If confirmed, this would be a violation of the Cabinet members right to deliberate on a presidential decision to declare martial law.

Han, Kim and Kang Eui-gu — a high-ranking official of the presidential office at the time who — made the document are accused to be accomplices in this illegal action. The document was later destroyed at Han's request and with Yoon's permission.

A government official enters the Seoul High Prosecutors' Office on Saturday, where the special counsel investigating ex-President Yoon Suk Yeol's criminal charges is headquartered. (Yonhap)
Yoon denies charges

Representatives of Yoon have claimed that the problematic minutes was created by mistake "by a person with no authority," and that it is not a legal document.

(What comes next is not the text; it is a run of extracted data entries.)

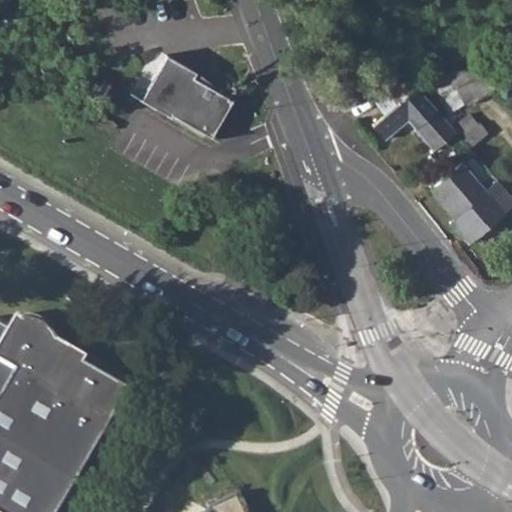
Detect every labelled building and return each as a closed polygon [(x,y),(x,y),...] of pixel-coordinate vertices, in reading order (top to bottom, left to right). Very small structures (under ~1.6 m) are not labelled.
[(175,114),(214,137),(219,129),(236,101),(196,78),(200,72),(170,55),(157,78),(145,99),(174,116),(175,114)] [(467,105),(493,91),(481,67),(417,78),(425,88),(455,83),(467,105)] [(434,151),(455,132),(416,87),(413,89),(406,81),(399,83),(396,80),(371,100),(385,115),(372,126),(383,140),(412,117),(419,125),(414,128),(434,151)] [(511,205),(511,198),(497,180),(485,190),(461,162),(429,191),(453,218),(459,225),(455,228),(468,243),(511,205)] [(459,225),(453,218),(449,222),(455,228),(459,225)] [(30,341),(0,323),(0,511),(57,511),(128,389),(82,363),(84,357),(37,330),(30,341)] [(247,511),(238,493),(207,507),(204,511),(247,511)]
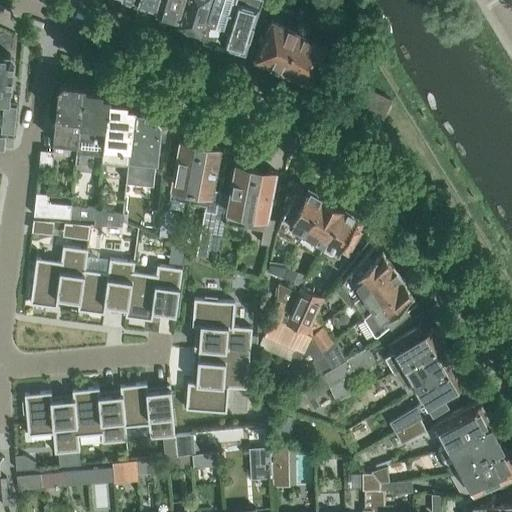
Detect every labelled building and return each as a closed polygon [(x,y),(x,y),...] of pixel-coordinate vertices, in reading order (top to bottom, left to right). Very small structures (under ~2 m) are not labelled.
[(179,18),(184,0),(159,0),(157,7),(157,10),(159,11),(160,15),(167,18),(171,15),(179,18)] [(199,32),(209,0),(184,0),(179,18),(178,21),(182,22),(184,26),(189,28),(193,26),(199,32)] [(222,39),(234,0),(209,0),(201,29),(199,32),(202,33),(203,37),(210,39),(214,37),(222,39)] [(262,0),(234,0),(222,39),(221,43),(224,43),(226,48),(232,50),(236,47),(245,50),(262,0)] [(298,35),(300,31),(273,18),(255,57),(255,61),(262,65),(267,64),(268,62),(282,69),(298,35)] [(328,43),(300,31),(298,35),(282,69),(309,81),(328,43)] [(11,54),(0,52),(0,100),(9,102),(11,88),(14,59),(11,54)] [(78,144),(84,88),(84,84),(64,82),(59,86),(53,141),(78,144)] [(367,87),(358,105),(360,106),(360,105),(382,115),(382,116),(383,117),(391,99),(390,98),(390,99),(367,88),(368,88),(367,87)] [(103,152),(109,99),(109,94),(101,93),(101,90),(84,88),(78,144),(77,150),(103,152)] [(129,163),(135,107),(135,106),(126,105),(126,101),(109,99),(103,152),(102,161),(128,163),(129,163)] [(128,163),(126,180),(154,183),(158,149),(169,150),(170,144),(172,125),(160,123),(160,119),(156,114),(143,112),(144,108),(135,107),(129,163),(128,163)] [(189,199),(200,142),(197,141),(198,138),(185,135),(184,139),(180,138),(172,185),(171,196),(189,199)] [(208,203),(219,146),(216,145),(216,141),(204,139),(203,143),(200,142),(189,199),(208,203)] [(245,224),(255,167),(252,166),(250,162),(241,161),(238,164),(235,163),(228,208),(217,205),(217,208),(216,210),(212,232),(223,234),(226,220),(245,224)] [(275,170),(255,167),(245,224),(264,228),(262,241),(269,242),(275,217),(267,216),(275,170)] [(296,240),(322,194),(322,190),(312,184),(309,186),(301,182),(283,214),(284,215),(278,230),(296,240)] [(48,194),(35,192),(33,213),(71,217),(72,204),(47,201),(48,194)] [(317,252),(343,205),(338,202),(339,201),(323,192),(322,194),(296,240),(317,252)] [(84,202),(73,201),(72,213),(83,214),(84,202)] [(344,206),(343,205),(317,252),(340,265),(365,218),(358,214),(358,210),(347,204),(344,206)] [(212,232),(216,210),(206,207),(204,216),(202,230),(197,252),(207,257),(212,232)] [(95,210),(94,224),(107,225),(108,220),(123,221),(124,213),(95,210)] [(78,222),(76,237),(88,238),(90,224),(78,222)] [(168,226),(160,226),(160,234),(168,234),(168,226)] [(354,299),(392,263),(382,248),(381,249),(376,242),(343,283),(336,291),(349,304),(354,299)] [(29,281),(28,294),(31,295),(30,302),(57,305),(58,297),(79,300),(80,300),(84,268),(85,268),(88,248),(63,244),(61,260),(36,256),(33,282),(29,281)] [(127,307),(132,270),(133,270),(135,260),(109,257),(108,271),(85,268),(84,268),(80,300),(79,300),(77,308),(104,312),(105,304),(126,307),(127,307)] [(126,307),(125,315),(152,318),(153,310),(174,313),(173,318),(175,318),(182,267),(157,263),(156,273),(133,270),(132,270),(127,307),(126,307)] [(366,317),(404,280),(392,263),(354,299),(366,317)] [(306,273),(288,265),(283,276),(300,285),(306,273)] [(376,330),(417,302),(412,295),(413,294),(404,280),(366,317),(376,330)] [(311,334),(312,333),(308,331),(284,320),(291,304),(292,302),(293,302),(299,291),(278,282),(276,299),(280,301),(265,334),(296,348),(293,354),(313,362),(320,376),(325,373),(331,369),(321,352),(311,334)] [(302,285),(299,291),(293,302),(292,302),(291,304),(284,320),(308,331),(315,316),(324,295),(302,285)] [(249,356),(251,326),(232,325),(234,300),(194,297),(192,324),(200,324),(198,346),(221,348),(221,354),(249,356)] [(315,316),(308,331),(312,333),(325,323),(315,316)] [(325,323),(312,333),(311,334),(321,352),(336,340),(337,339),(325,323)] [(397,371),(443,343),(444,341),(445,336),(439,327),(435,325),(424,332),(421,327),(415,324),(390,339),(396,349),(386,355),(397,371)] [(347,358),(336,340),(321,352),(331,369),(348,359),(347,358)] [(416,389),(456,364),(443,343),(397,371),(409,391),(415,387),(416,389)] [(247,387),(249,356),(221,354),(221,348),(198,346),(196,381),(188,380),(186,407),(226,410),(228,386),(247,387)] [(377,361),(368,347),(368,346),(347,358),(348,359),(331,369),(325,373),(332,389),(331,389),(336,400),(351,393),(345,378),(352,375),(377,361)] [(457,363),(456,364),(416,389),(423,401),(390,421),(395,430),(420,416),(433,409),(447,400),(458,394),(458,389),(456,386),(467,378),(468,372),(463,365),(457,363)] [(175,435),(170,383),(168,384),(168,388),(147,389),(147,382),(120,384),(121,392),(122,392),(125,425),(126,425),(148,423),(149,437),(175,435)] [(99,386),(72,388),(73,396),(74,396),(77,434),(78,434),(101,432),(102,441),(127,439),(126,425),(125,425),(122,392),(121,392),(100,394),(99,386)] [(25,400),(22,400),(23,413),(26,413),(28,433),(53,431),(55,451),(80,449),(78,434),(77,434),(74,396),(73,396),(52,398),(51,390),(24,393),(25,400)] [(449,444),(492,423),(491,422),(493,419),(488,408),(484,408),(479,400),(437,421),(449,444)] [(426,429),(420,416),(395,430),(401,442),(426,429)] [(505,446),(492,423),(449,444),(436,451),(448,474),(462,467),(505,446)] [(193,431),(175,432),(175,435),(177,454),(192,452),(195,452),(193,431)] [(317,464),(317,450),(275,440),(272,453),(317,464)] [(264,445),(250,446),(251,462),(252,477),(272,476),(272,453),(271,445),(264,445)] [(505,446),(462,467),(474,491),(474,495),(491,490),(491,483),(511,474),(511,452),(509,446),(505,446)] [(193,462),(192,452),(177,454),(167,455),(168,465),(193,462)] [(158,456),(139,457),(140,468),(159,467),(158,456)] [(100,467),(88,468),(89,482),(102,481),(100,467)] [(78,468),(65,469),(66,483),(79,482),(78,468)] [(66,484),(65,469),(42,471),(42,472),(43,486),(66,484)] [(42,472),(42,471),(18,473),(19,488),(43,486),(42,472)] [(406,479),(381,483),(382,490),(385,490),(407,491),(406,479)] [(385,511),(385,506),(385,490),(382,490),(365,488),(365,510),(364,510),(364,511),(385,511)] [(511,511),(511,503),(492,504),(491,490),(474,495),(474,511),(511,511)]
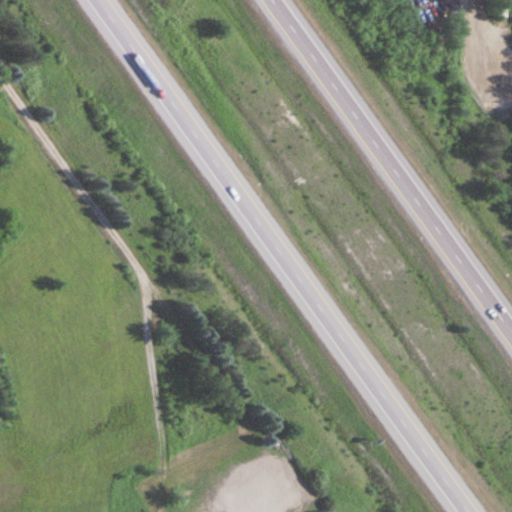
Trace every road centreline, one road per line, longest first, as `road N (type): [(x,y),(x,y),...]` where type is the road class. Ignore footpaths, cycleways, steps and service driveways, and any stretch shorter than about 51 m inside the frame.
road 1 (motorway): [(102,0),(473,511)]
road 2 (motorway): [(511,326),(271,0)]
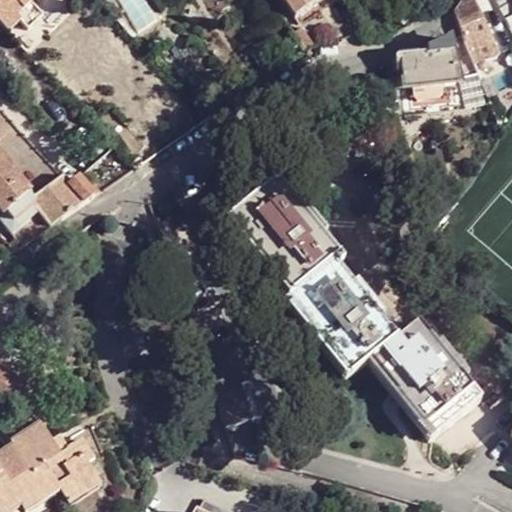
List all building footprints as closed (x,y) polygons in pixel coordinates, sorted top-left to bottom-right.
[(0,0),(0,28),(7,36),(20,25),(28,32),(43,19),(32,5),(36,2),(38,5),(43,0),(0,0)] [(281,0),(295,21),(326,0),(281,0)] [(403,27),(426,10),(418,0),(415,0),(394,15),(403,27)] [(464,0),(453,15),(462,37),(471,57),(494,48),(471,0),(464,0)] [(302,30),(292,37),(304,56),(314,49),(302,30)] [(398,63),(399,73),(401,72),(406,120),(467,114),(460,83),(449,43),(427,53),(427,59),(401,61),(401,63),(398,63)] [(35,208),(33,204),(29,198),(32,196),(0,158),(0,215),(4,220),(7,217),(13,225),(33,209),(35,208)] [(93,200),(77,182),(67,190),(62,183),(33,204),(35,208),(33,209),(39,217),(49,231),(93,200)] [(421,428),(432,442),(479,405),(457,377),(460,374),(450,361),(447,364),(417,326),(394,344),(379,324),(373,316),(377,313),(366,300),(362,303),(352,289),(333,266),(338,261),(324,243),(318,235),(321,232),(311,219),(307,222),(296,207),(277,184),(230,221),(241,236),(244,233),(283,283),(281,285),(292,299),(288,302),(286,303),(297,317),(299,315),(339,365),(336,367),(348,382),(366,367),(370,363),(383,378),(385,376),(423,426),(421,428)] [(13,225),(19,232),(39,217),(33,209),(13,225)] [(19,232),(29,245),(49,231),(39,217),(19,232)] [(226,224),(288,302),(292,299),(281,285),(283,283),(244,233),(241,236),(230,221),(226,224)] [(344,384),(348,382),(336,367),(339,365),(299,315),(297,317),(286,303),(282,306),(344,384)] [(198,351),(226,430),(252,421),(240,387),(250,383),(241,355),(233,340),(198,351)] [(0,399),(37,424),(48,405),(32,395),(37,386),(0,362),(0,399)] [(428,445),(432,442),(421,428),(423,426),(385,376),(383,378),(370,363),(366,367),(428,445)] [(0,509),(15,500),(20,507),(54,486),(59,495),(64,501),(96,480),(87,467),(81,458),(88,454),(80,442),(67,450),(68,452),(59,458),(50,444),(45,447),(34,430),(25,435),(17,421),(2,431),(12,446),(18,456),(7,464),(4,459),(0,461),(0,509)] [(40,427),(34,430),(45,447),(50,444),(40,427)] [(59,438),(50,444),(59,458),(68,452),(67,450),(59,438)] [(0,454),(4,459),(7,464),(18,456),(12,446),(0,454)] [(94,463),(88,454),(81,458),(87,467),(94,463)] [(101,489),(96,480),(64,501),(69,509),(101,489)] [(23,511),(32,511),(59,495),(54,486),(20,507),(21,508),(23,511)] [(0,511),(15,511),(21,508),(20,507),(15,500),(0,509),(0,511)] [(223,511),(204,502),(197,511),(223,511)]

He is maintaining that he did not give orders to the PSS to resist the arrest. According to Yoon, the arrest warrant itself was illegally issued by the court, and therefore and thwarting the arrest does not constitute the obstruction of public duty.

Yoon became the first president in Korean history to be arrested while in office on Jan. 15, but was released on March 8 when the court accepted Yoon's request to undergo the ongoing trial without physical detention.

But the special counsel Sunday requested an arrest warrant on the basis of new evidence and charges.

Yoon's lawyers on Sunday immediately released a statement claiming that it would be illegal to place him under arrest, saying that no objective evidence had been presented and the testimonies of those related were insufficient to establish a case.

Concerning the interfering with the investigation on the secure phones given to military commanders, Yoon has claimed that he gave no orders to delete the call records, and the records themselves have not actually been erased.